Cleveland: Fight the urge to turn up your nose at the thought of chocolate sauce on your pasta. It’s just quirky enough to work. And chef Wyatt Grace is crazy enough to try it at Chocolate Bar, where three dishes move the sweet from the end of the meal to the heart of it.
“We’re taking chocolate out of its element,” says Grace, who uses all sorts of it from milk to white to dark chocolate cocoa, the latter of which he uses in a dry rub mixed with chili powder on pork tenderloin ($11.95).
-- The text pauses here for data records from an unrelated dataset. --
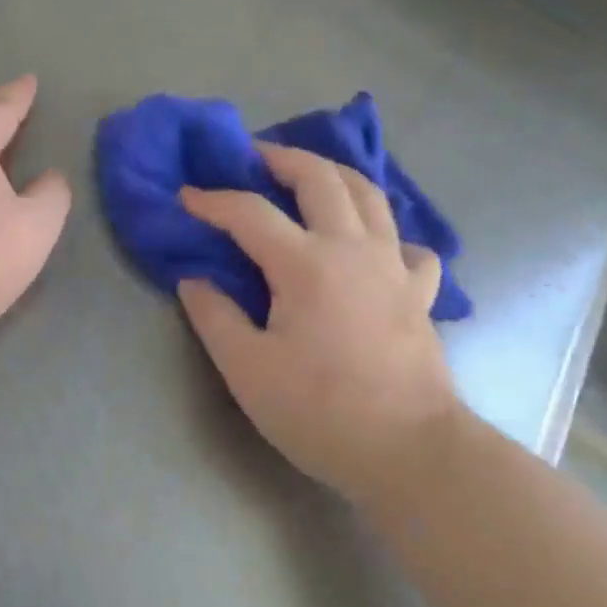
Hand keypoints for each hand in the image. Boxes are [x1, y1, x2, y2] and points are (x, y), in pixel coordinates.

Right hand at [177, 143, 459, 506]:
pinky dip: (387, 233)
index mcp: (306, 263)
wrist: (410, 450)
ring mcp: (394, 265)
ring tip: (311, 175)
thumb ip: (215, 317)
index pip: (250, 213)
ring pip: (369, 194)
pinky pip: (407, 244)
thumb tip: (194, 280)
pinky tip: (374, 247)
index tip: (186, 196)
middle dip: (282, 157)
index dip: (213, 200)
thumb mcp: (248, 371)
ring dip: (335, 174)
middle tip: (256, 156)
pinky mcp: (421, 291)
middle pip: (320, 177)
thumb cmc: (322, 411)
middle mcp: (353, 247)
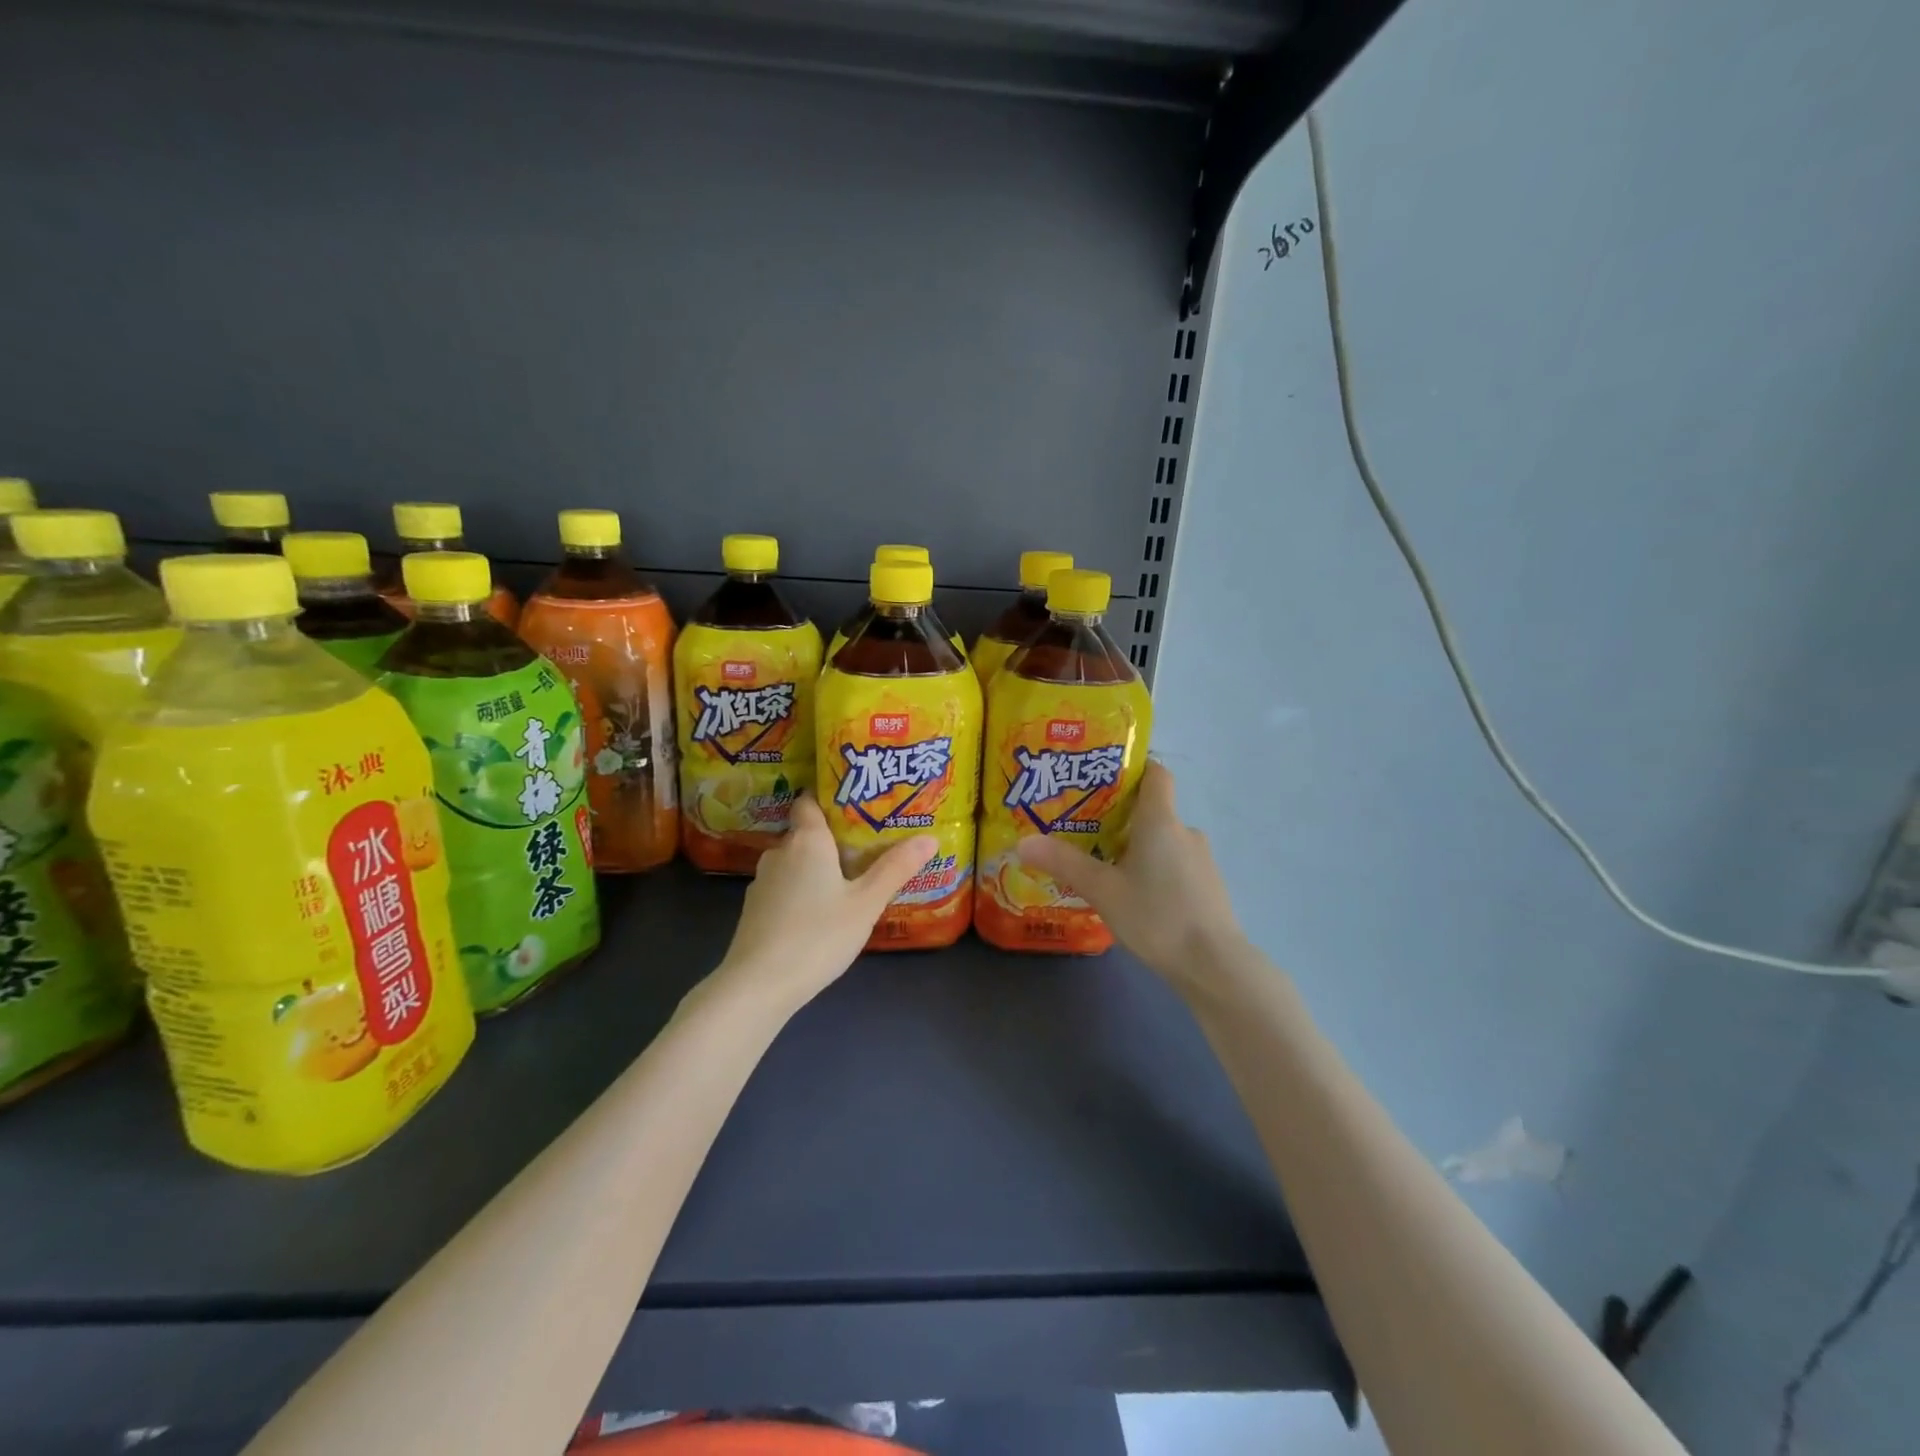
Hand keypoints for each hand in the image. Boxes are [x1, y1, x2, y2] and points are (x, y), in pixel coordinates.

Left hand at [712, 792, 936, 1014]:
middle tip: (865, 845)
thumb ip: (896, 868)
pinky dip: (800, 891)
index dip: (828, 797)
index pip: (809, 801)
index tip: (854, 801)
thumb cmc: (818, 935)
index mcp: (807, 840)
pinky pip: (783, 888)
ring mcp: (762, 882)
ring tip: (846, 879)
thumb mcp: (866, 903)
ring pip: (794, 863)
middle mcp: (780, 852)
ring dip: (815, 867)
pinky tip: (819, 911)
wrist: (758, 985)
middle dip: (831, 837)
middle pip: (805, 833)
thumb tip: (929, 837)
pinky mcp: (753, 910)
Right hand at [1015, 761, 1247, 990]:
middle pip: (1151, 809)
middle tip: (1082, 829)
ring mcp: (1200, 860)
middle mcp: (1185, 831)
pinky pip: (1173, 865)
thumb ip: (1064, 863)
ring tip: (1101, 866)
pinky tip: (1132, 896)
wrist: (1214, 965)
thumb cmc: (1157, 916)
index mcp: (1161, 820)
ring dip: (1134, 848)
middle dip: (1118, 816)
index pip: (1155, 773)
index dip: (1131, 768)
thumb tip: (1022, 842)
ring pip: (1161, 841)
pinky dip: (1152, 870)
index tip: (1100, 778)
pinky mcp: (1206, 887)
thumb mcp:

The Chocolate Bar Pasta is his twist on Alfredo sauce ($7.95). Fettucini meets Belgian white chocolate chips and white wine blended into a cream that’s sweet without being sugary. Adding just the right amount of chocolate — enough to taste but not enough to overpower other flavors — is Grace’s secret.
Less adventurous chocolate lovers can still satisfy their cravings with one of more than 25 desserts, chocolate cocktails or martinis, including a 32-ounce megatini (suitable for sharing with the whole table) that’ll set you back $69.95. Ooh, that’s rich. 347 Euclid Ave., Cleveland, 216-622-2626, chocolatebarcleveland.com
Wednesday, March 24, 2010 12:27:43 PM by Anonymous
Unfortunately, I found the chocolate pasta drowning in sauce and without enough of a balance to the dish. The basil on top was a welcome treat, but I was hoping for more!